(AGENPARL) - Roma, 13 Settembre 2026 - Il primo vertice in assoluto tra la Repubblica di Corea e i cinque Stati dell’Asia centrale segna molto più di una semplice tappa diplomatica: rappresenta il culmine di quasi vent’anni di progressiva evoluzione strategica. Mentre la regione si presenta agli attori globali come uno spazio diplomatico unito, Seoul sceglie di superare definitivamente la stagione degli aiuti umanitari e del commercio di base per puntare su un modello complesso che unisce tecnologia, industrie avanzate, catene di approvvigionamento e minerali critici.
Il motto del summit, fissato per il 16 settembre 2026, recita Camminare insieme verso il futuro: Partnership per la fiducia e la prosperità. Mai prima d’ora la Repubblica di Corea era riuscita a riunire in un unico formato istituzionale di vertice i leader di Kazakistan, Kirghizistan, Tagikistan, Turkmenistan e Uzbekistan. Questo traguardo affonda le sue radici nel lontano 2007, anno in cui Seoul istituì il Forum di cooperazione Corea-Asia centrale, trasformato un decennio più tardi in una segreteria permanente. Quel sistema di relazioni, coltivato nel tempo tra ministeri, università e agenzie specializzate, trova oggi la sua naturale consacrazione al vertice dei capi di Stato.

◆ Cosa fare ◆
Ricopia parola per parola, dall'inizio alla fine, il testo sul vertice tra la Corea e l'Asia centrale.

Dati di localizzazione spaziale:

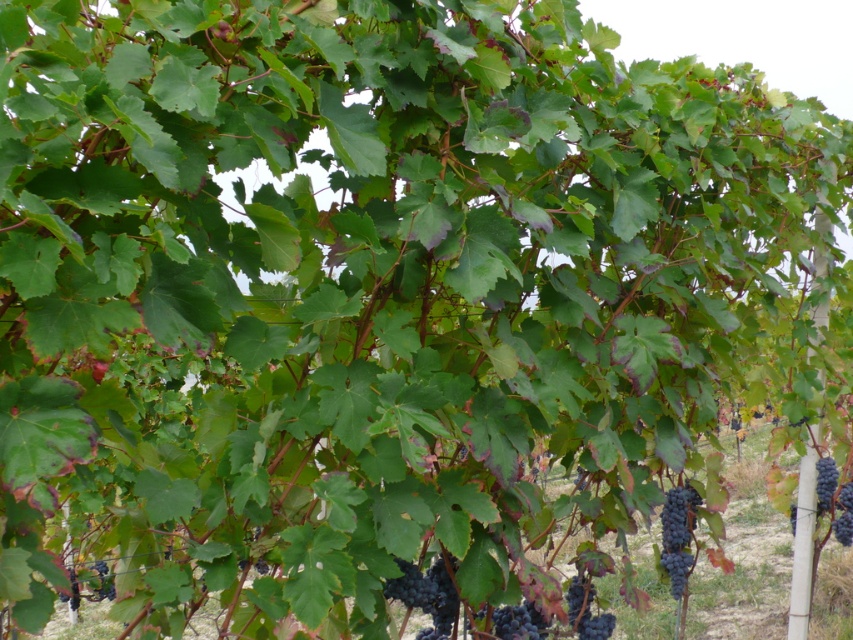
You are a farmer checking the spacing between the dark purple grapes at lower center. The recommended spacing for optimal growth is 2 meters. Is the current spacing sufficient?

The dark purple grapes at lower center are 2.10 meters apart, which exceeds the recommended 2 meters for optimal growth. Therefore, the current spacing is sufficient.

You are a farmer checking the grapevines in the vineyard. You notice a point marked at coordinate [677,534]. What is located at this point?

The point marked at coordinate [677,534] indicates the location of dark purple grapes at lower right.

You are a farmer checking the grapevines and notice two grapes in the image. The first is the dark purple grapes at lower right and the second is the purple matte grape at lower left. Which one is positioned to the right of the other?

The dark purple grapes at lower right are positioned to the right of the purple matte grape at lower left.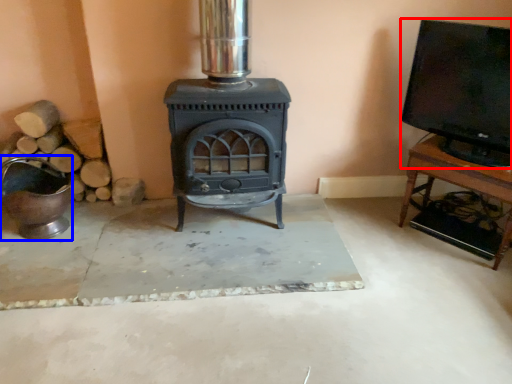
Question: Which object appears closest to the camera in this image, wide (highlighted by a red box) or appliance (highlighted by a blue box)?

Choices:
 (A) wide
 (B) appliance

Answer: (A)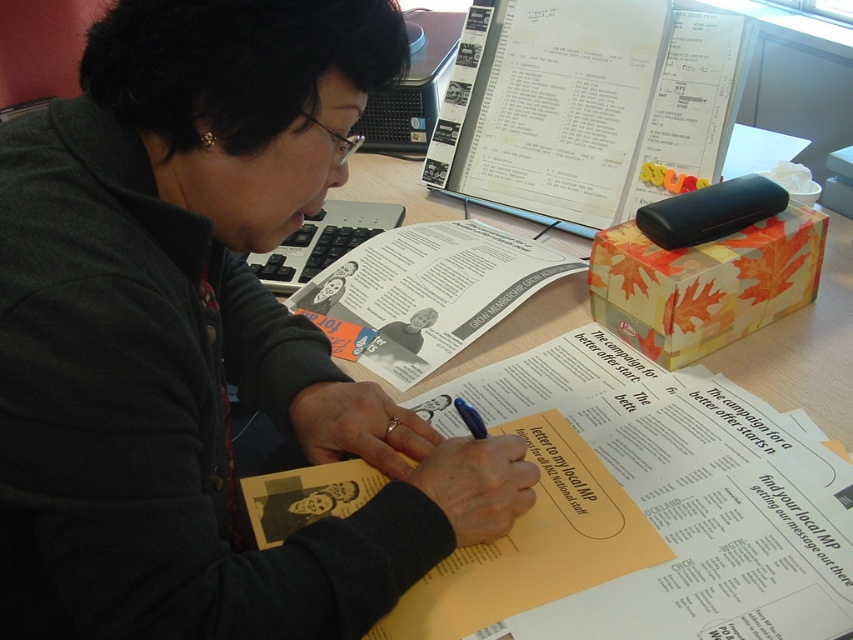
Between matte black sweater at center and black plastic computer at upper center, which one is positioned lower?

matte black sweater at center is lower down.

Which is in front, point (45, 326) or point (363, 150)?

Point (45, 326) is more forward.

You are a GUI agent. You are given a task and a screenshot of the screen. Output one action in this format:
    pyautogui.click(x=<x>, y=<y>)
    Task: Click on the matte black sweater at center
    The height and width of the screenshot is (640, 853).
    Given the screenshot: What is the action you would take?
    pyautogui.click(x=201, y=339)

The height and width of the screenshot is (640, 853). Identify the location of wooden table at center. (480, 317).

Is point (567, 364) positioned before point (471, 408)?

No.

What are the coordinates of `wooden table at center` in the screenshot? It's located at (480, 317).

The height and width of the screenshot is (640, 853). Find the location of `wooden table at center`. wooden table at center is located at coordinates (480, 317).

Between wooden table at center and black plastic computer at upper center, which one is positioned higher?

◆ Risposta ◆
(AGENPARL) - Roma, 13 Settembre 2026 - Il primo vertice in assoluto tra la Repubblica di Corea e i cinque Stati dell’Asia centrale segna molto più di una semplice tappa diplomatica: rappresenta il culmine di quasi vent’anni di progressiva evoluzione strategica. Mentre la regione si presenta agli attori globali come uno spazio diplomatico unito, Seoul sceglie di superare definitivamente la stagione degli aiuti umanitari e del commercio di base per puntare su un modello complesso che unisce tecnologia, industrie avanzate, catene di approvvigionamento e minerali critici.
Il motto del summit, fissato per il 16 settembre 2026, recita Camminare insieme verso il futuro: Partnership per la fiducia e la prosperità. Mai prima d’ora la Repubblica di Corea era riuscita a riunire in un unico formato istituzionale di vertice i leader di Kazakistan, Kirghizistan, Tagikistan, Turkmenistan e Uzbekistan. Questo traguardo affonda le sue radici nel lontano 2007, anno in cui Seoul istituì il Forum di cooperazione Corea-Asia centrale, trasformato un decennio più tardi in una segreteria permanente. Quel sistema di relazioni, coltivato nel tempo tra ministeri, università e agenzie specializzate, trova oggi la sua naturale consacrazione al vertice dei capi di Stato.